I recently made my last foray into the fields to clear out the brussel sprouts before a super hard frost takes them away. My husband harvested the last of the spinach so that I can freeze some spanokopita. I’ve tried twice now on the spinach, feta, phyllo layered pie and each time the 9X12 pan got eaten before it ever hit the freezer. I love this dish as a Christmas appetizer and we often do not have garbage bags full of baby spinach during the holiday season. So stock up I must.
It was the first Saturday since the beginning of May that we could call our own as market ended for us last week. It was a sunny, warm, November day (I can honestly say that I can’t remember ever saying November, sun and warm in the same sentence before). Our children played in the mud. Life was pretty good.
As I made my way down the row of brussel sprouts plants I remarked on the pure joy I was getting out of being there, doing this. Wasn’t this the same job that had drained me of all joy just weeks prior? And yet, here I was, in heaven. Upon further examination (cause you know I couldn’t leave it unexamined), I realized the joy came from not worrying about how many pints I would pick. What the labour costs would be if we paid someone to do it. What we would price them at. Whether they would all sell and how I would preserve them to prevent any waste if they didn’t sell. I loved that the only concerns for that moment were between my hands, my knees, this plant and our dinner table.
This was always the part of farming that made my heart sing and my spirits soar. Feeding the family. Feeding the neighbours, or the food bank or our parents or nephews or dogs or friends would be fine too. It is the business of it all that doesn’t suit my fancy.
I have always wondered whether it is possible to create a business out of your life’s dream and still get enjoyment from the process. I suppose it depends how you go about it and what motivates you. If money thrills you then the business would be the beginning and end of it perhaps. If the creation aspects were the only parts that got you going, then making money from it could be a bit of a problem. But if you know this in advance, perhaps there are ways around spoiling your passion with business that I have not found yet.
As a songwriter in my thirties, I marveled at the very talented people who put their music out there and toured their little hearts out without losing themselves. Or perhaps they did and hid it well.

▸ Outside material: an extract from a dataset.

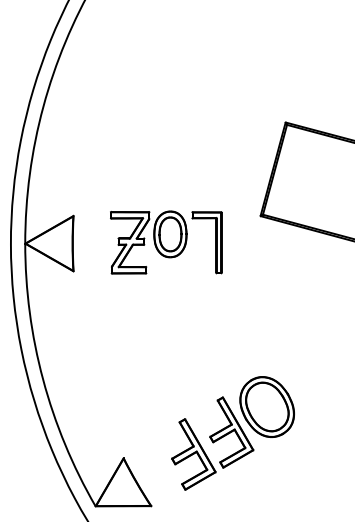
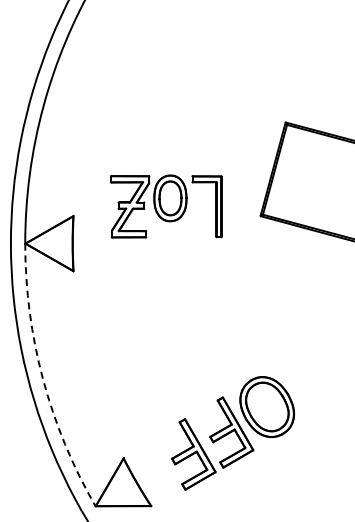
part at (166, 242) position: (166, 242) -> (166, 206)
arc at (43, 379): solid -> dashed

One friend of mine who found great success in the UK and Canada agreed how lonely a life it was to be on a stage singing to a crowd of people. Nobody every talks about this.
I recall standing alone in a bar in Toronto one night, it was nearing midnight (an hour that I have never done that well at) and I was getting ready to go on stage. This was probably the pinnacle of my foray into the musical industry. The best gig I’d had to date. It was at this moment that I realized that this life was not for me. I was a homebody. An early-riser. And someone who did not care for performing exactly. I enjoyed the community of musicians around me and the songwriting process, but not the actual delivery of the songs. Perhaps if I could have been smart and hired a publicist and a tour manager, this would have allowed me better to focus on songwriting and my relationship with my instruments. Instead, I felt drained and overwhelmed from it all.

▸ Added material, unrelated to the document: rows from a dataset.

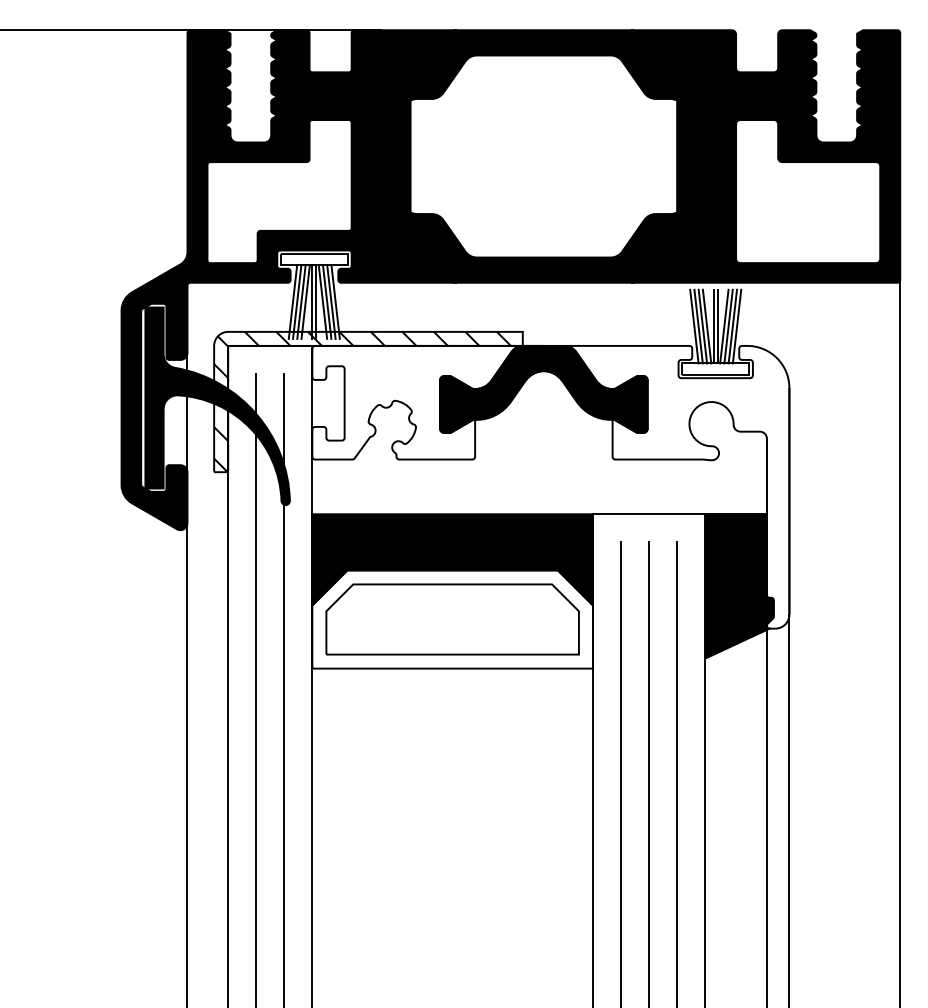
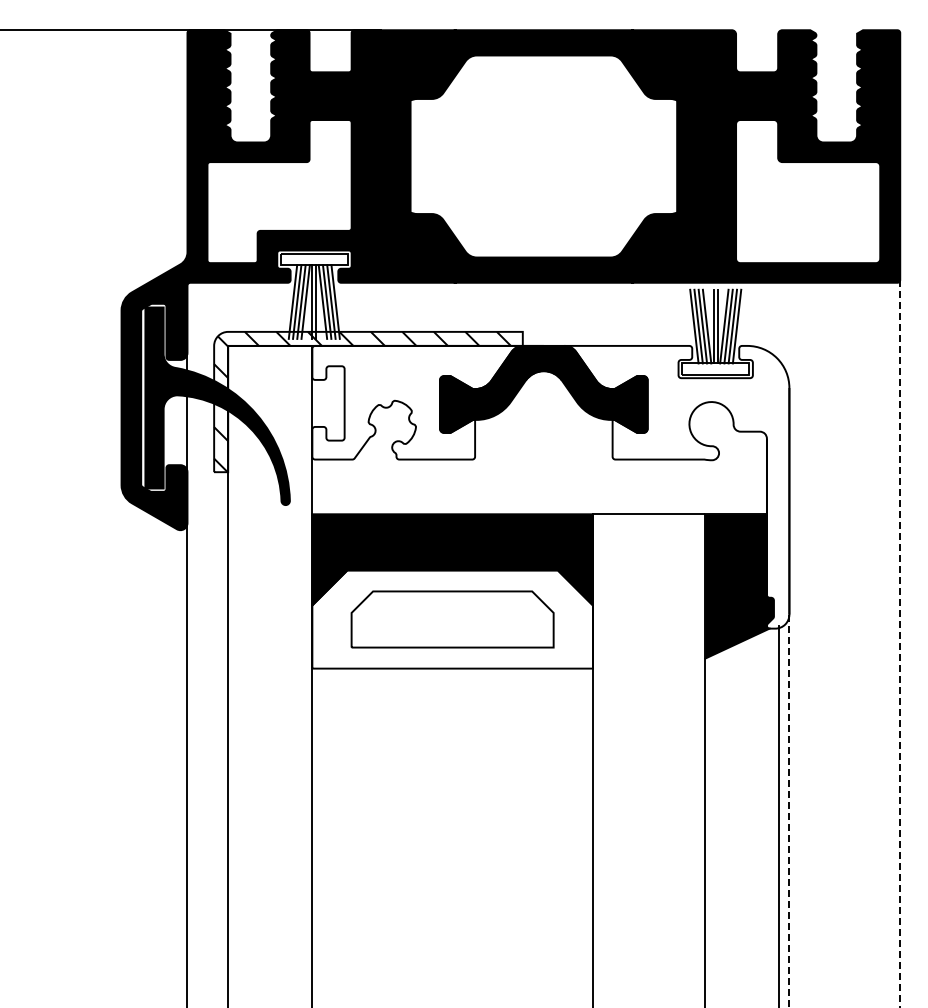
part at (452, 619) size: 255x73 px -> 205x59 px
line at (900, 643): solid -> dashed
line at (256, 688): present -> none
line at (284, 688): present -> none
line at (621, 773): present -> none
line at (649, 773): present -> none
line at (677, 773): present -> none
line at (789, 811): solid -> dashed
line at (766, 814) position: (766, 814) -> (778, 814)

Drained and overwhelmed. Doesn’t that sound familiar?
I now know I’m not someone who fares well with making a business around my artistic endeavours. My creative self is a free-agent and needs to fly without limits or boundaries or schedules. That said, there is a side of me that thrives on driving towards big, lofty things. Not expectations. But grand ideas about possibilities. Contradictory, I know. I want to learn how to bridge the gap so that I can continue to do the things I love without having them consume me.
So somewhere between the songs and the brussel sprouts, I found joy again where I had grown weary. There is hope for me yet.
I want so badly to remember what it was like to write songs for the pure joy of it. They once came to me like a voice from the heavens and guided me through anything if I’d let them. I never felt like their driver.
I once hated brussel sprouts. I was that kid who ate one a year because I had to try everything on my plate. Now I have discovered that they are an extreme delight and I can’t get enough of them. Perhaps it is how they are grown here or picked or stored that makes them sweet, not bitter. Bursts of gorgeous, buttery, baby cabbage without need for the butter. My son can eat a dozen of them in one sitting.
So this is the moral of my story. There is joy to be found where there was once fear. Where hate once dwelled, a love can grow. What was drained can be filled again. What was overwhelmed can be renewed.
And November can be warm and sunny, especially when you least expect it.